Troppe standing ovation
Nonostante i troppi applausi. E le troppe standing ovation. Nonostante il troppo di tutto. Come le telecronache dei tg e dei talk-show, le ricostruzioni delle giornate, delle passeggiate e delle scalinate. E l’umile “Panda” e i giudizi del barbiere e della cuoca e del portiere così come gli applausi e gli auguri: tutto vero, per carità. Ma anche troppo. Come l’omaggio deferente e genuflesso dei quotidiani a titoli unificati. Sull’imparzialità dell’arbitro e sugli applausi. Tutti così simili a quel Povia che a San Remo cantava dei bambini che fanno “oh che meraviglia“. Come se fosse stato mai ipotizzabile il contrario. Che poi un discorso di insediamento cos’altro avrebbe potuto essere? Anche perchè se uno fa l’arbitro, se viene addirittura eletto per questa funzione specifica, mica può dare indicazioni sulla strategia per vincere la partita. Né può auspicare alcunché di diverso dalla correttezza in campo.
Faccia l’arbitro e non intervenga
E forse è proprio questo il punto vero. Il motivo dell’eccesso di applausi può risiedere nel fatto che i predecessori, gli ultimi in special modo, eletti arbitri hanno poi indossato la maglia di una delle squadre in campo e giocato la partita.
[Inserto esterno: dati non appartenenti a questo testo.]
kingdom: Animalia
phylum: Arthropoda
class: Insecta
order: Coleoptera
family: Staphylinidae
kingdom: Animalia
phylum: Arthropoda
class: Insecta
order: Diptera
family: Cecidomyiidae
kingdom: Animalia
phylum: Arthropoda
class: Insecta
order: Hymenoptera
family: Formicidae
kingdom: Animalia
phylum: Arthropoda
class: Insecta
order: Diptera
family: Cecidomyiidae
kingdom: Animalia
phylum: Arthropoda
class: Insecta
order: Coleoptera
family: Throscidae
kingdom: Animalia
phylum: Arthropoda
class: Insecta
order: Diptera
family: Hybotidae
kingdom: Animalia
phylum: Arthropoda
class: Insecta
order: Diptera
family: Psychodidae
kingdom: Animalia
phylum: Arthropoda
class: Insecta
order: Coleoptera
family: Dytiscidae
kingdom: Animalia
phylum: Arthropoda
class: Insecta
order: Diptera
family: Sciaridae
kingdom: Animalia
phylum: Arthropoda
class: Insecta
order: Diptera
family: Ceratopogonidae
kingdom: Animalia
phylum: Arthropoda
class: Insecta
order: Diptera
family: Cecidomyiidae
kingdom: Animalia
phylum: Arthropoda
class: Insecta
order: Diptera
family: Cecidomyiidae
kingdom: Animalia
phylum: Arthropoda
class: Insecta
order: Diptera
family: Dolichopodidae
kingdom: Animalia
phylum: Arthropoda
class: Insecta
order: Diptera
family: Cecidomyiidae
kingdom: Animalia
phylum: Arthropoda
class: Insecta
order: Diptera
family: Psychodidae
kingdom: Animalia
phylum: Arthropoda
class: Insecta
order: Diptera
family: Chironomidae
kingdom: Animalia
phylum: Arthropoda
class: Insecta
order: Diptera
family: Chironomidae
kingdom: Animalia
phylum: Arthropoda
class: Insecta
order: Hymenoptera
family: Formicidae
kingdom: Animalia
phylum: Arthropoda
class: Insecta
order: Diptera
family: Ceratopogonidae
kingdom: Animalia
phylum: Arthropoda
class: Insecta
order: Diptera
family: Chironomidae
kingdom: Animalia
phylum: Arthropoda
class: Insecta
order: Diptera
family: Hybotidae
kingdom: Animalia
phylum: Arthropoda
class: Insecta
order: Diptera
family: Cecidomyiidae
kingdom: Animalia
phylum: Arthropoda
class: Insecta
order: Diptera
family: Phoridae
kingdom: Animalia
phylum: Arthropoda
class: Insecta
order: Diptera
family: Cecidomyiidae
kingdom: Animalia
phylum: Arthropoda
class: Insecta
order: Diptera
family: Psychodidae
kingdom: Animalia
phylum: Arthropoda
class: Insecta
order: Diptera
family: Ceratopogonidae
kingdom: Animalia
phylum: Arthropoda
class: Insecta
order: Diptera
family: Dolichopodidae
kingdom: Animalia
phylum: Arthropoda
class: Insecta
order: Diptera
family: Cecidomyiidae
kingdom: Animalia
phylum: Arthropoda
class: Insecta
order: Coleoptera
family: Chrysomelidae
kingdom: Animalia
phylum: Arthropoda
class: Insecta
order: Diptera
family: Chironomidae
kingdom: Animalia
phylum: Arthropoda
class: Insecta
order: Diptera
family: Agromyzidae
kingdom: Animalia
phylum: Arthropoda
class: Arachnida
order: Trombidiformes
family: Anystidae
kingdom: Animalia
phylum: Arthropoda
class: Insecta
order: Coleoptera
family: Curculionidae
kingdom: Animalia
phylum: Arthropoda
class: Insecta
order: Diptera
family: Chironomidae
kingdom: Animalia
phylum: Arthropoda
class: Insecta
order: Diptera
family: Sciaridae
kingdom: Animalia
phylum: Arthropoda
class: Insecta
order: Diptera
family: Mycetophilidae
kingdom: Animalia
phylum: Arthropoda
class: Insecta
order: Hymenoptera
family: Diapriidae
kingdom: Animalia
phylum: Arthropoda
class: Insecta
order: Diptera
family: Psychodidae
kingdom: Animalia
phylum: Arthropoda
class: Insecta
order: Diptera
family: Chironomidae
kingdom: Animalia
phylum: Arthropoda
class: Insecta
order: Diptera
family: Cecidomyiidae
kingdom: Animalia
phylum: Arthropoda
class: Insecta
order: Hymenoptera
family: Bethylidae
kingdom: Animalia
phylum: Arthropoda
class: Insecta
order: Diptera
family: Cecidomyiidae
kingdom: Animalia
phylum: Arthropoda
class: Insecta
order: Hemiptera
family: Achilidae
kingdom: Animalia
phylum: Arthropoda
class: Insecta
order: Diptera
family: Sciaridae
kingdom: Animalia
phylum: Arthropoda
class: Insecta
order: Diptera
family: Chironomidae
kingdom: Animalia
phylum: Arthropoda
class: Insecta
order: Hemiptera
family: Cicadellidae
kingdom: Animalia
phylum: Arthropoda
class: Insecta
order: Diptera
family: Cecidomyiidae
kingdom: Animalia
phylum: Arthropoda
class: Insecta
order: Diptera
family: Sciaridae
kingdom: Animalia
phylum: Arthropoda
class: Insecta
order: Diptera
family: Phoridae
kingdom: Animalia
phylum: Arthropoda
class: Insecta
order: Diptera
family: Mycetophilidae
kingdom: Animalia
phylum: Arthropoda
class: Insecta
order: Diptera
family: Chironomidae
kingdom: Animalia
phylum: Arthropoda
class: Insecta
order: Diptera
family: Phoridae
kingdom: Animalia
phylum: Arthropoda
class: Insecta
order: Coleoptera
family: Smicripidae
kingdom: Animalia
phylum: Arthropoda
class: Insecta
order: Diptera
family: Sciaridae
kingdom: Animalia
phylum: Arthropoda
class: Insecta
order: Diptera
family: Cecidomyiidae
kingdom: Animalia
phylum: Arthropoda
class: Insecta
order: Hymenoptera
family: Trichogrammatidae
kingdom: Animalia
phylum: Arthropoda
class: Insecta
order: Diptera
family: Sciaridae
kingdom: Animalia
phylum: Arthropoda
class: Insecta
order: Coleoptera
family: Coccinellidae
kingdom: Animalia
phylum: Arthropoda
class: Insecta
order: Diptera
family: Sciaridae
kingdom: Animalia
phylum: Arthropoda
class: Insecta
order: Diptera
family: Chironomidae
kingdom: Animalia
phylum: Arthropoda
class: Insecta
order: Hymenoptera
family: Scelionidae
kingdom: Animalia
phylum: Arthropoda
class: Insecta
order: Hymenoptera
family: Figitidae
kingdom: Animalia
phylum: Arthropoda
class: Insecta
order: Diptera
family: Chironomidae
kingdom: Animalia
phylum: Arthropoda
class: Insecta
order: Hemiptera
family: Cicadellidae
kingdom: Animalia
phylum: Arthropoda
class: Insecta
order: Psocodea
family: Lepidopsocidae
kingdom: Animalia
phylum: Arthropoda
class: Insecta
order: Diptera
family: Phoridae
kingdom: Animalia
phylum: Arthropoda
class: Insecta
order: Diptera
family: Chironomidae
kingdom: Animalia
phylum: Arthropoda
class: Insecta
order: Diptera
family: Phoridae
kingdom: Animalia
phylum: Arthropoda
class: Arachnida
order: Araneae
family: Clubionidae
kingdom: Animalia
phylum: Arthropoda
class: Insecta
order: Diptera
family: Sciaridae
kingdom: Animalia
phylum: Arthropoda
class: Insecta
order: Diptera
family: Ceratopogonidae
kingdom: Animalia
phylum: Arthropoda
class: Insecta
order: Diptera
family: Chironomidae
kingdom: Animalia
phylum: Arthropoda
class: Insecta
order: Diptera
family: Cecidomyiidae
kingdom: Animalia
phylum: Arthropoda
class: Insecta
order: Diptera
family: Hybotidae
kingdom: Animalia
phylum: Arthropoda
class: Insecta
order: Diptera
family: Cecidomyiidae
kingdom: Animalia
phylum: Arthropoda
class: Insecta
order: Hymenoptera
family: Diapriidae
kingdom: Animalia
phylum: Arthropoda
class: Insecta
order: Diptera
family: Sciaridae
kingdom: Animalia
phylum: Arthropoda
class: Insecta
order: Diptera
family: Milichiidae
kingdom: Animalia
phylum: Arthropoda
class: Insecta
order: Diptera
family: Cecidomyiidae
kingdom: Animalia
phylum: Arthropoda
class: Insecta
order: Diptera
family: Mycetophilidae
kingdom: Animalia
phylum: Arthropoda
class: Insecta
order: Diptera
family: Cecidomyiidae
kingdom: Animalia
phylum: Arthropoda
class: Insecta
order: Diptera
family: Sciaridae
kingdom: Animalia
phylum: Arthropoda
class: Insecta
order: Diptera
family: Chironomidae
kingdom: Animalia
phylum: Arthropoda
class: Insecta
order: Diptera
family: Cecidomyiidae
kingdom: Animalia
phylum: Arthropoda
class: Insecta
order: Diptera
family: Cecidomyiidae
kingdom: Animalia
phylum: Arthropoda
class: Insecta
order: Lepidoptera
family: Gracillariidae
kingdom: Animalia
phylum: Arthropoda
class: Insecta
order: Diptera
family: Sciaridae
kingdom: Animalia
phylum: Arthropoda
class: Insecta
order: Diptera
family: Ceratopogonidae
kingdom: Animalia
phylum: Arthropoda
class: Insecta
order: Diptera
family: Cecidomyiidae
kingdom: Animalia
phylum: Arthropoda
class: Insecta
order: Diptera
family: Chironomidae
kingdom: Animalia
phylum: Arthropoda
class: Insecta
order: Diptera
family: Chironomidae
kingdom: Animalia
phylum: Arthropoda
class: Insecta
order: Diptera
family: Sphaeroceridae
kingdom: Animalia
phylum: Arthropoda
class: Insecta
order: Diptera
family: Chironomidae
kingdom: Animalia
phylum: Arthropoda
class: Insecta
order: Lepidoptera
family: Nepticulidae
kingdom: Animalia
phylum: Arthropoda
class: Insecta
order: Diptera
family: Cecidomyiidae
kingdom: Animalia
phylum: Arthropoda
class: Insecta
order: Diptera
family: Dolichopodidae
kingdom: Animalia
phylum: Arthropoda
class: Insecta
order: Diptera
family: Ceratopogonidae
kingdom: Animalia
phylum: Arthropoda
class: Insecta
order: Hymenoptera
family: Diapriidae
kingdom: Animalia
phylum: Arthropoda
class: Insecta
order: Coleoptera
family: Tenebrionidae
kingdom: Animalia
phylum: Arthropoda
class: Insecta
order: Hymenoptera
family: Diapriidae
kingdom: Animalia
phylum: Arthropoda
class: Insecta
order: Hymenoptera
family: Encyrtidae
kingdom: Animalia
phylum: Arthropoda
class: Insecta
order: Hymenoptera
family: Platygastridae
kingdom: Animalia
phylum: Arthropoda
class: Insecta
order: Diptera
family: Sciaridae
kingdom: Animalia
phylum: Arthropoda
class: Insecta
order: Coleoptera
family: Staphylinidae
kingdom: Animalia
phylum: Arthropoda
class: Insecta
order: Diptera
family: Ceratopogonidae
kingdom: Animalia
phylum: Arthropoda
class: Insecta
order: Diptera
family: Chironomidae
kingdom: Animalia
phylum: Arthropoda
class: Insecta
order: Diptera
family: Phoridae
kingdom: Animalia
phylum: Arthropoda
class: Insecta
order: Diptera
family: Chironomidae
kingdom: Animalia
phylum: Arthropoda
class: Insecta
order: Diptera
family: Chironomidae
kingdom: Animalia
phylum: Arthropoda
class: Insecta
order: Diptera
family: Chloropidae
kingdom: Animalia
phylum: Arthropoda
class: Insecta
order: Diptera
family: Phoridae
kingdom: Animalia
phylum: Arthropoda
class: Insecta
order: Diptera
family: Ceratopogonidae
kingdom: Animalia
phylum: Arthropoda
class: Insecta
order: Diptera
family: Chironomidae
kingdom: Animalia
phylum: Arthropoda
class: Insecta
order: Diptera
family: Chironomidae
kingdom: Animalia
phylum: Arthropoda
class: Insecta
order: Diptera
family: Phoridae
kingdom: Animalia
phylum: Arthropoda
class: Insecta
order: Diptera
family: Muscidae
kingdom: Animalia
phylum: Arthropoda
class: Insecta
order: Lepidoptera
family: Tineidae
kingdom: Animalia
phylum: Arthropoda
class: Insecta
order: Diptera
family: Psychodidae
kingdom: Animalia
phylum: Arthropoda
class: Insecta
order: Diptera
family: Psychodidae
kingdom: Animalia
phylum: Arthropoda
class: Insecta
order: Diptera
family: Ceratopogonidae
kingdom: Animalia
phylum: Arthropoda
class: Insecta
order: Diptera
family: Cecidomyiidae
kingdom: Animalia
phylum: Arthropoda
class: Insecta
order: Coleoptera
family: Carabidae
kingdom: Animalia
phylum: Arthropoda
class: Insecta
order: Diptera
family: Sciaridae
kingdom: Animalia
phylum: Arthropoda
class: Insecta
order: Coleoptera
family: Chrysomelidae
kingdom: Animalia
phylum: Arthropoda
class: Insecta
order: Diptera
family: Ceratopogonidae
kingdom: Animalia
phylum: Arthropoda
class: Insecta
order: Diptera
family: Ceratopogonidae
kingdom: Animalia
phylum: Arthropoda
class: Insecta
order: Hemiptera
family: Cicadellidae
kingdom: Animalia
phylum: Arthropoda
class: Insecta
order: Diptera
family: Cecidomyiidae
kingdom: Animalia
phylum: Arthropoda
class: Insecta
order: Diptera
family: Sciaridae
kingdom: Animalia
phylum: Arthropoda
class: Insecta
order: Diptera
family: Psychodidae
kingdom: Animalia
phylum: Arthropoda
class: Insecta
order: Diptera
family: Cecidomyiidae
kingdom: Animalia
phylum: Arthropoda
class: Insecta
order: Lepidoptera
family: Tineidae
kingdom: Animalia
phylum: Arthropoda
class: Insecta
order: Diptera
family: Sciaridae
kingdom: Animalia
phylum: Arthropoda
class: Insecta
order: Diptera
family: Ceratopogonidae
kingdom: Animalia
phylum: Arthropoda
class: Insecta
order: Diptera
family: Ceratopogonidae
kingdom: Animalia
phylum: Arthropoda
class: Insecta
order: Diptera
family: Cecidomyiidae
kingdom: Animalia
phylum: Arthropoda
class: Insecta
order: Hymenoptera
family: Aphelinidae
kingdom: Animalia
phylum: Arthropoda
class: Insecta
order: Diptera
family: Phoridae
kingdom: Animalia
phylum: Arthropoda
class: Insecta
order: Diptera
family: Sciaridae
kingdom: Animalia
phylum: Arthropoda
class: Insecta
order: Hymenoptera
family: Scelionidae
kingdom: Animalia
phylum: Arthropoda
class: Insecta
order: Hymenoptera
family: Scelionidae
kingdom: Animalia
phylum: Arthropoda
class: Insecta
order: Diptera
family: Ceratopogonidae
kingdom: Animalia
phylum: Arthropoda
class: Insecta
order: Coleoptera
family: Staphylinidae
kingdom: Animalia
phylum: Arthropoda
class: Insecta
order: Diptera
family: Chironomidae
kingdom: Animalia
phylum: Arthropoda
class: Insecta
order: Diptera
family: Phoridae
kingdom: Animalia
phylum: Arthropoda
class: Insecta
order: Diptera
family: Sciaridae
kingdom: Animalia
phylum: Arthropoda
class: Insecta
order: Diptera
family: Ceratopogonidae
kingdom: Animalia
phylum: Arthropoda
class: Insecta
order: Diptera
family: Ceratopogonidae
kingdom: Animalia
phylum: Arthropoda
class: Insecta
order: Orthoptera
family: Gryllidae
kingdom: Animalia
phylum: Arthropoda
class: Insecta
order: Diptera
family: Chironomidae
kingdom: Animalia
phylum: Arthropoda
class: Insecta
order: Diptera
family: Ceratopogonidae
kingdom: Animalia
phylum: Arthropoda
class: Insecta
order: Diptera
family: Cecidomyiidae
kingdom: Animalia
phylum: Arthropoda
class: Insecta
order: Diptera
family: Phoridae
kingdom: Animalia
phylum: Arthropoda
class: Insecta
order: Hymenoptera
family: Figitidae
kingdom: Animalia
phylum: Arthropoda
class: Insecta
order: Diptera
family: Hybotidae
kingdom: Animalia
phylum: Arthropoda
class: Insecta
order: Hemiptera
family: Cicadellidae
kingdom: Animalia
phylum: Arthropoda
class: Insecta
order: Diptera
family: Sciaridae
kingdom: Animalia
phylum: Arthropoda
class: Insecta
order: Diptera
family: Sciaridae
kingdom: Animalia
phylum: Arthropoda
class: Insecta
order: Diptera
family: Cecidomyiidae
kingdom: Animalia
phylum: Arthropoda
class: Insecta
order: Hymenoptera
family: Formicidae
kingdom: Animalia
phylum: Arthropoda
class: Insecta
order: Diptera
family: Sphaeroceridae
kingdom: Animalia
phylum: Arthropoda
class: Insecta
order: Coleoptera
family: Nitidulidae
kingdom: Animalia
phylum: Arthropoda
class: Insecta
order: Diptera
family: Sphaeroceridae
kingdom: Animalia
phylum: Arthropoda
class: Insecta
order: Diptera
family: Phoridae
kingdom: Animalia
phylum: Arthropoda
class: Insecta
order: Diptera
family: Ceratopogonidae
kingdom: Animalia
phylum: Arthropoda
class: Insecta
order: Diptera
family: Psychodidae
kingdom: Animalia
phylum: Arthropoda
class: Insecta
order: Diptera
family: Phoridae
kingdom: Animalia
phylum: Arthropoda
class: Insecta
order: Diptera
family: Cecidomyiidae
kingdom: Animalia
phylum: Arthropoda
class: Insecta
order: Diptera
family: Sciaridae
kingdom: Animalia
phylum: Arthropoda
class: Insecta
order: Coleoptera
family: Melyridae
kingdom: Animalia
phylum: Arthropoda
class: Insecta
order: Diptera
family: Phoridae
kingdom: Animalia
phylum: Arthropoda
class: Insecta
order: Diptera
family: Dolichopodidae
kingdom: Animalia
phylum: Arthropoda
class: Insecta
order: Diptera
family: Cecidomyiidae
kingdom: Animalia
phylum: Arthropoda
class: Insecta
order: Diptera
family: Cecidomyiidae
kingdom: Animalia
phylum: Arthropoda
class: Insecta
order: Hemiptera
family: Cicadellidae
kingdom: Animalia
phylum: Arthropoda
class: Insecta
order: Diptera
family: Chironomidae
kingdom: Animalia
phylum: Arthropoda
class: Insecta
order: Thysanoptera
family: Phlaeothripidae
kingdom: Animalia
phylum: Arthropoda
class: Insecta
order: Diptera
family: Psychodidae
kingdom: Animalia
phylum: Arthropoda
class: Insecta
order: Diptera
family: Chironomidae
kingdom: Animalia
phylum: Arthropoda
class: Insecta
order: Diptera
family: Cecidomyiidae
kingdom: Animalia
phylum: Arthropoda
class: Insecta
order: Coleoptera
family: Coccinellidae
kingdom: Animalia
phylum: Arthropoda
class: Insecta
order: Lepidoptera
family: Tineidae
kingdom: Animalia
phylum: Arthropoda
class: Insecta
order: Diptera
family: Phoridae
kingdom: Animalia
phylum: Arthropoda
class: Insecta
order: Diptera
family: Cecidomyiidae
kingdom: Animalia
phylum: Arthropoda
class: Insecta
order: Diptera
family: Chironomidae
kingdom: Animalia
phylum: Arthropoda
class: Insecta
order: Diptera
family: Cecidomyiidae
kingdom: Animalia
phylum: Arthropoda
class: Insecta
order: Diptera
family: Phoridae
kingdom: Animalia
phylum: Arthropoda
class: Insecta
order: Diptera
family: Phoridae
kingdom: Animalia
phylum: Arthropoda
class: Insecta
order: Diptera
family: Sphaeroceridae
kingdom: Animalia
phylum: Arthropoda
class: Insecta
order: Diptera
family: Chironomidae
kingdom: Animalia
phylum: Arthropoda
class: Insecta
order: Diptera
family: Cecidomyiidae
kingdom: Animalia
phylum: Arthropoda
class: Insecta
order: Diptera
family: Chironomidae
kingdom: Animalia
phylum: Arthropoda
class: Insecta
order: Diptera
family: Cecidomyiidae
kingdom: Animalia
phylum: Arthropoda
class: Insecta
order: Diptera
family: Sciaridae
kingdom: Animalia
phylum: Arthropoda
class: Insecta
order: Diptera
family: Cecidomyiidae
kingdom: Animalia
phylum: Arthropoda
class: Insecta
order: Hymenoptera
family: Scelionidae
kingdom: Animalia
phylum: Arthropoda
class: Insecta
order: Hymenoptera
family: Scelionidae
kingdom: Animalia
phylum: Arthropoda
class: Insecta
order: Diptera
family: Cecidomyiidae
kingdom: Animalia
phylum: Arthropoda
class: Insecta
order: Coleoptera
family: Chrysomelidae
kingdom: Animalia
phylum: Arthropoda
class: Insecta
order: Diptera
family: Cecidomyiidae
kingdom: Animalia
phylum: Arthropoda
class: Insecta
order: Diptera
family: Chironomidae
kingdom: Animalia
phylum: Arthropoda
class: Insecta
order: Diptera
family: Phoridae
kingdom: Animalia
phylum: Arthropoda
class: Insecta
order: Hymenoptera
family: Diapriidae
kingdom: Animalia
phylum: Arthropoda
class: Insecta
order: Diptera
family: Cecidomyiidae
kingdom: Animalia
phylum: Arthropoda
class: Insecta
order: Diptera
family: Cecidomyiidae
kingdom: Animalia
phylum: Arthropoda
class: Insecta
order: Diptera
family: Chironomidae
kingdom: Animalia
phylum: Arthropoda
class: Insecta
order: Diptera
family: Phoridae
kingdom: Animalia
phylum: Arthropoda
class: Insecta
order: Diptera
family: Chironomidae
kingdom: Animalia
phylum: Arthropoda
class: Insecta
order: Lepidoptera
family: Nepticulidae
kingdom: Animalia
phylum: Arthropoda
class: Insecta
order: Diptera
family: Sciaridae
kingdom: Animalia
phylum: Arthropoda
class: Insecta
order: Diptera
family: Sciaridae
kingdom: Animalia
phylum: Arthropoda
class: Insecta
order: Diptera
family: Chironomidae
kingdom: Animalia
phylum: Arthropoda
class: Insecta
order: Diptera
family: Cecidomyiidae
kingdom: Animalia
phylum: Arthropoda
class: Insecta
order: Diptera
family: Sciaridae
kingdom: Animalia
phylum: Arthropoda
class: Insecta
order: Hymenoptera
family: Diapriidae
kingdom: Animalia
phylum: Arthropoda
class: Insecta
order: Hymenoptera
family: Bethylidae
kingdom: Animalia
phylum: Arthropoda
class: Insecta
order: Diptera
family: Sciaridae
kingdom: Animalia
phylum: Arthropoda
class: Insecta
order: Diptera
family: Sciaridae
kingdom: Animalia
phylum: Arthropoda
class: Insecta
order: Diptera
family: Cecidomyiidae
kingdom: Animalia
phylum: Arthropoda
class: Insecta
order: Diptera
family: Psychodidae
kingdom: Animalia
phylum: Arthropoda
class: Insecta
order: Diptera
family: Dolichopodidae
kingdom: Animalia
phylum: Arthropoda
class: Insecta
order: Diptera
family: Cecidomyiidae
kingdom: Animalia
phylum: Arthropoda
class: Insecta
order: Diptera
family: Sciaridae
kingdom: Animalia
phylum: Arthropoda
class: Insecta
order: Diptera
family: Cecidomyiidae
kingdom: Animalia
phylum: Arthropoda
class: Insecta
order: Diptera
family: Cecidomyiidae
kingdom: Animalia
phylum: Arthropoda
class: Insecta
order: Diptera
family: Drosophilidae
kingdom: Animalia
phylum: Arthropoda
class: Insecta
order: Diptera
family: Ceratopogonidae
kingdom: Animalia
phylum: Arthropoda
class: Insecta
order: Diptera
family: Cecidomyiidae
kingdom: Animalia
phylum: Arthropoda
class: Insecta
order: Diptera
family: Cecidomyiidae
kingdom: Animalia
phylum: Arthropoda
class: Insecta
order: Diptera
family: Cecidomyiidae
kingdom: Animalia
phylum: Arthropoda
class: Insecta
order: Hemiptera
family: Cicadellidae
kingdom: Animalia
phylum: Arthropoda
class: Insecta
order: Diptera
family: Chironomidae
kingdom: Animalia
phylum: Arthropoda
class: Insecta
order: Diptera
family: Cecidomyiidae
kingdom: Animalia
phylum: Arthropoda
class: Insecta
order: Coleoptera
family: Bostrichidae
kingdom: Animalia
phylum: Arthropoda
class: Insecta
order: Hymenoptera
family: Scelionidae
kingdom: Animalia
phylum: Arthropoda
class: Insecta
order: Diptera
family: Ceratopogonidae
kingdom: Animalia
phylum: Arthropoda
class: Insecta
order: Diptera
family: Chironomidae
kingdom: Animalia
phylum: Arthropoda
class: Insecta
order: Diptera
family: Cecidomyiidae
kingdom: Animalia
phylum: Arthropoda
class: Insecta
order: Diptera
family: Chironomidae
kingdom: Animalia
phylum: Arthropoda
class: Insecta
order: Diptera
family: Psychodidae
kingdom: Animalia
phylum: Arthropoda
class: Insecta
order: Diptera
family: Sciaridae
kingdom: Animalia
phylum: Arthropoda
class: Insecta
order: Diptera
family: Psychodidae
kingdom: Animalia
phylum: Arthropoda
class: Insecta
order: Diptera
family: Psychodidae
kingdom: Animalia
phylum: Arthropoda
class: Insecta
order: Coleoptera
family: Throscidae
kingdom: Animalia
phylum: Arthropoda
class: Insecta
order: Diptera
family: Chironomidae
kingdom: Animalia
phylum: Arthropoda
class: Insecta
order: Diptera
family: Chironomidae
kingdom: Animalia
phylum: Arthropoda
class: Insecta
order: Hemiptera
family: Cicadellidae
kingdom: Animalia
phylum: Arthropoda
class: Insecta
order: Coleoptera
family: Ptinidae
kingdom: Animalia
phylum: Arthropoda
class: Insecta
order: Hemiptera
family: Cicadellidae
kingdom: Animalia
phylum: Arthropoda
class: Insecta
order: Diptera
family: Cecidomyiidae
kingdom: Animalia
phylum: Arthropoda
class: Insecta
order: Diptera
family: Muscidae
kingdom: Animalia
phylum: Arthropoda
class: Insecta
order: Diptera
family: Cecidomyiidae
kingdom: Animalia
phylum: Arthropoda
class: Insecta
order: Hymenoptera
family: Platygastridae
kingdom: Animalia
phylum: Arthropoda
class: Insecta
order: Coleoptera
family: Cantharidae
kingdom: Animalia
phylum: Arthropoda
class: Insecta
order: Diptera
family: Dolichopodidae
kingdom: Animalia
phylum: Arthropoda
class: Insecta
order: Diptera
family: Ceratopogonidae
Che è divenuta una mischia senza regole. Alla faccia del popolo sovrano. Così Sergio Mattarella, che ha solo comunicato di voler essere ciò che tutti si aspettano, s’è visto issare sugli altari. Nella speranza che non intervenga, che faccia l’arbitro davvero. E così la retorica s’è impadronita di un discorso da monsieur de La Palisse, facendone roba da mirabilia: oro, incenso e mirra. Senza interrogarsi sul ridicolo. Né sulla nausea che gli italiani, alle prese con una crisi che li sta dissanguando, avrebbero provato. Troppo.